Gli affari sporchi del deep web
Il grande pubblico lo conosce perché in una puntata di House of Cards il protagonista Frank Underwood vi cerca un killer per eliminare il suo rivale politico. Ma il deep web è tutt’altro che una fiction: è una realtà (virtuale) nella quale navigano spacciatori di droga, assassini, trafficanti di armi e di bitcoin taroccati, pedofili e soprattutto hacker.
Questo mondo ha una porta di accesso che si chiama Tor: un semplice software che potete installare sui vostri computer (ma ve lo sconsigliamo fortemente perché da quel momento in poi i vostri dati sarebbero a forte rischio) e che altro non è che una directory, cioè una sorta di pagine gialle dei complicatissimi indirizzi Internet di questi siti che galleggiano tra la legalità e l’illegalità, suddivisi a seconda del settore di riferimento (killer, pornografia, hacker, droga, ecc.). Ecco, ora il deep web sta arrivando in superficie nella maniera più antipatica che un utente possa conoscere: il furto dei propri dati informatici attraverso un virus.

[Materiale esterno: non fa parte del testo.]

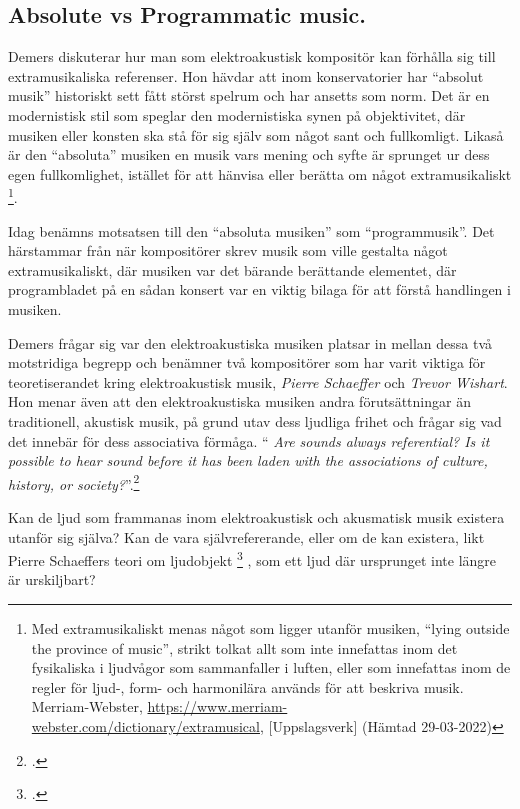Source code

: \documentclass{article}
\begin{document}


\subsection{Absolute vs Programmatic music.}
Demers diskuterar hur man som elektroakustisk kompositör kan förhålla sig till extramusikaliska referenser.
Hon hävdar att inom konservatorier har ``absolut musik'' historiskt sett fått störst spelrum och har ansetts
som norm. Det är en modernistisk stil som speglar den modernistiska synen på objektivitet, där musiken eller
konsten ska stå för sig själv som något sant och fullkomligt. Likaså är den ``absoluta'' musiken en musik vars
mening och syfte är sprunget ur dess egen fullkomlighet, istället för att hänvisa eller berätta om något
extramusikaliskt \footnote{Med extramusikaliskt menas något som ligger utanför musiken, ``lying outside the
province of music'', strikt tolkat allt som inte innefattas inom det fysikaliska i ljudvågor som sammanfaller
i luften, eller som innefattas inom de regler för ljud-, form- och harmonilära används för att beskriva musik.
\\ Merriam-Webster, \url{https://www.merriam-webster.com/dictionary/extramusical}, [Uppslagsverk]
(Hämtad 29-03-2022)}.

Idag benämns motsatsen till den ``absoluta musiken'' som ``programmusik''. Det härstammar från när
kompositörer skrev musik som ville gestalta något extramusikaliskt, där musiken var det bärande berättande
elementet, där programbladet på en sådan konsert var en viktig bilaga för att förstå handlingen i musiken. 

Demers frågar sig var den elektroakustiska musiken platsar in mellan dessa två motstridiga begrepp och
benämner två kompositörer som har varit viktiga för teoretiserandet kring elektroakustisk musik, \emph{Pierre
Schaeffer} och \emph{Trevor Wishart}. Hon menar även att den elektroakustiska musiken andra förutsättningar än
traditionell, akustisk musik, på grund utav dess ljudliga frihet och frågar sig vad det innebär för dess
associativa förmåga. `` \emph{Are sounds always referential? Is it possible to hear sound before it has been
laden with the associations of culture, history, or society?}''.\footcite[23]{JoannaDemers}

Kan de ljud som frammanas inom elektroakustisk och akusmatisk musik existera utanför sig själva? Kan de vara
självrefererande, eller om de kan existera, likt Pierre Schaeffers teori om ljudobjekt
\footcite{PierreSchaeffer} , som ett ljud där ursprunget inte längre är urskiljbart?
\end{document}
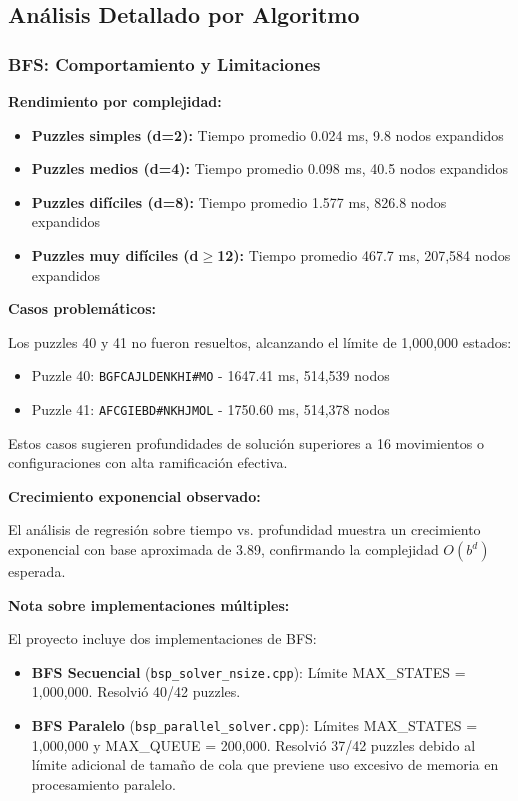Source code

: \documentclass[12pt,a4paper]{article}
\begin{document}
\subsection{Análisis Detallado por Algoritmo}

\subsubsection{BFS: Comportamiento y Limitaciones}

\textbf{Rendimiento por complejidad:}
\begin{itemize}
    \item \textbf{Puzzles simples (d=2):} Tiempo promedio 0.024 ms, 9.8 nodos expandidos
    \item \textbf{Puzzles medios (d=4):} Tiempo promedio 0.098 ms, 40.5 nodos expandidos
    \item \textbf{Puzzles difíciles (d=8):} Tiempo promedio 1.577 ms, 826.8 nodos expandidos
    \item \textbf{Puzzles muy difíciles (d$\geq$12):} Tiempo promedio 467.7 ms, 207,584 nodos expandidos
\end{itemize}

\textbf{Casos problemáticos:}

Los puzzles 40 y 41 no fueron resueltos, alcanzando el límite de 1,000,000 estados:
\begin{itemize}
    \item Puzzle 40: \texttt{BGFCAJLDENKHI\#MO} - 1647.41 ms, 514,539 nodos
    \item Puzzle 41: \texttt{AFCGIEBD\#NKHJMOL} - 1750.60 ms, 514,378 nodos
\end{itemize}

Estos casos sugieren profundidades de solución superiores a 16 movimientos o configuraciones con alta ramificación efectiva.

\textbf{Crecimiento exponencial observado:}

El análisis de regresión sobre tiempo vs. profundidad muestra un crecimiento exponencial con base aproximada de 3.89, confirmando la complejidad $O(b^d)$ esperada.

\textbf{Nota sobre implementaciones múltiples:}

El proyecto incluye dos implementaciones de BFS:
\begin{itemize}
    \item \textbf{BFS Secuencial} (\texttt{bsp\_solver\_nsize.cpp}): Límite MAX\_STATES = 1,000,000. Resolvió 40/42 puzzles.
    \item \textbf{BFS Paralelo} (\texttt{bsp\_parallel\_solver.cpp}): Límites MAX\_STATES = 1,000,000 y MAX\_QUEUE = 200,000. Resolvió 37/42 puzzles debido al límite adicional de tamaño de cola que previene uso excesivo de memoria en procesamiento paralelo.
\end{itemize}
\end{document}
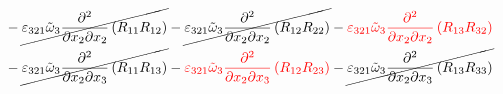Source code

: \begin{equation}
\begin{split}
&		-\cancel{\varepsilon_{321}\tilde{\omega}_{3}\pdv{}{x_{2}}{x_{2}}\left(R_{11}R_{12}\right)}
		-\cancel{\varepsilon_{321}\tilde{\omega}_{3}\pdv{}{x_{2}}{x_{2}}\left(R_{12}R_{22}\right)}
		-{\color{red}\varepsilon_{321}\tilde{\omega}_{3}\pdv{}{x_{2}}{x_{2}}\left(R_{13}R_{32}\right)}\\
&		-\cancel{\varepsilon_{321}\tilde{\omega}_{3}\pdv{}{x_{2}}{x_{3}}\left(R_{11}R_{13}\right)}
		-{\color{red}\varepsilon_{321}\tilde{\omega}_{3}\pdv{}{x_{2}}{x_{3}}\left(R_{12}R_{23}\right)}
		-\cancel{\varepsilon_{321}\tilde{\omega}_{3}\pdv{}{x_{2}}{x_{3}}\left(R_{13}R_{33}\right)}\\
	\end{split}
\end{equation}
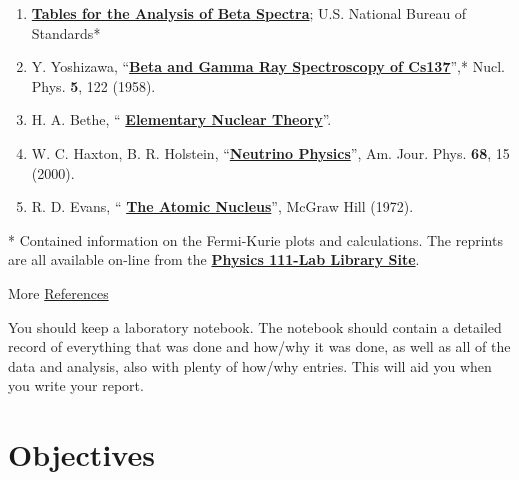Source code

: \documentclass{../lab}
\begin{document}
\begin{enumerate}
    \item \href{http://physics111.lib.berkeley.edu/Physics111/Reprints/BRA/04-Table\_for\_Analysis\_of\_Beta\_Spectra.pdf}{\textbf{Tables for the Analysis of Beta Spectra}}; U.S. National Bureau of Standards*

    \item Y. Yoshizawa, ``\href{http://dx.doi.org/10.1016/0029-5582(58)90011-7}{\textbf{Beta and Gamma Ray Spectroscopy of Cs137}}'',* Nucl. Phys. \textbf{5}, 122 (1958).

    \item H. A. Bethe, `` \href{http://physics111.lib.berkeley.edu/Physics111/Reprints/BRA/05-Elementary\_Nuclear\_Theory.pdf}{\textbf{Elementary Nuclear Theory}}''.

    \item W. C. Haxton, B. R. Holstein, ``\href{http://scitation.aip.org/content/aapt/journal/ajp/68/1/10.1119/1.19368}{\textbf{Neutrino Physics}}'', Am. Jour. Phys. \textbf{68}, 15 (2000).

    \item R. D. Evans, `` \href{http://physics111.lib.berkeley.edu/Physics111/Reprints/R.D.Evans\%20Atomic\%20Nucleus/The\%20Atomic\%20Nucleus\%20Evans\%20full\%20text.pdf}{\textbf{The Atomic Nucleus}}'', McGraw Hill (1972).

\end{enumerate}

* Contained information on the Fermi-Kurie plots and calculations. The reprints are all available on-line from the \href{http://physics111.lib.berkeley.edu/Physics111/Reprints/BRA/BRA\_index.html}{\textbf{Physics 111-Lab Library Site}}.

More \hyperref[sec:References]{References}

You should keep a laboratory notebook. The notebook should contain a detailed record of everything that was done and how/why it was done, as well as all of the data and analysis, also with plenty of how/why entries. This will aid you when you write your report.

\section{Objectives}
\end{document}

A parlarcene ancora una volta è Alessandro Curioni, esperto di nuove tecnologie e fondatore di Di.Gi. Academy. «Da qualche tempo è in circolazione una particolare categoria di software malevolo che, una volta installatosi sul dispositivo elettronico, di solito dopo l’apertura di un allegato a una e-mail, effettua la cifratura di tutto il contenuto del sistema, per poi fare pervenire al malcapitato proprietario una richiesta di riscatto. Se l’utente paga ottiene la chiave che consente di riportare “in chiaro” i propri dati», afferma Curioni.
Il business dei ransomware, ovvero i malware, i virus che prevedono il pagamento di un riscatto per liberare il computer del malcapitato (in inglese ransom significa appunto «riscatto») sta prendendo piede. «Sembra, infatti, che nel deep web si stia sviluppando una sorta di crowdfunding basato sulle particolari caratteristiche di questi malware. Il meccanismo di business è molto semplice. Il gruppo criminale annuncia di stare per sviluppare un nuovo malware, ne descrive le caratteristiche e le modalità di funzionamento. A questo punto chiunque può decidere se diventare un distributore del nuovo virus, facendo una valutazione del suo “mercato”», aggiunge Curioni.
Chi aderisce alla proposta fa pervenire al gruppo criminale la lista dei potenziali «clienti» (di solito sotto forma di lista di indirizzi di posta elettronica) e può scegliere se occuparsi direttamente della distribuzione oppure se delegare anche quella ai proponenti. Per ogni cliente che ci casca e paga, chi ha aderito all’offerta riceve una percentuale variabile dell’incasso dipendente anche dall’aver distribuito direttamente o meno il virus. «Di fatto – conclude Curioni – chiunque può aspirare ad essere un delinquente, basta avere una lista di contatti e-mail e magari fornire qualche informazione che può rendere più credibile il messaggio che veicolerà il ransomware. Per il momento gli unici limiti sono dati dal fatto che il pagamento avviene tipicamente in bitcoin (la moneta virtuale che nel deep web è di fatto la valuta corrente) e l’impossibilità di un contratto formale. In ogni caso tutti sappiamo che tra delinquenti una stretta di mano, anche virtuale, può bastare».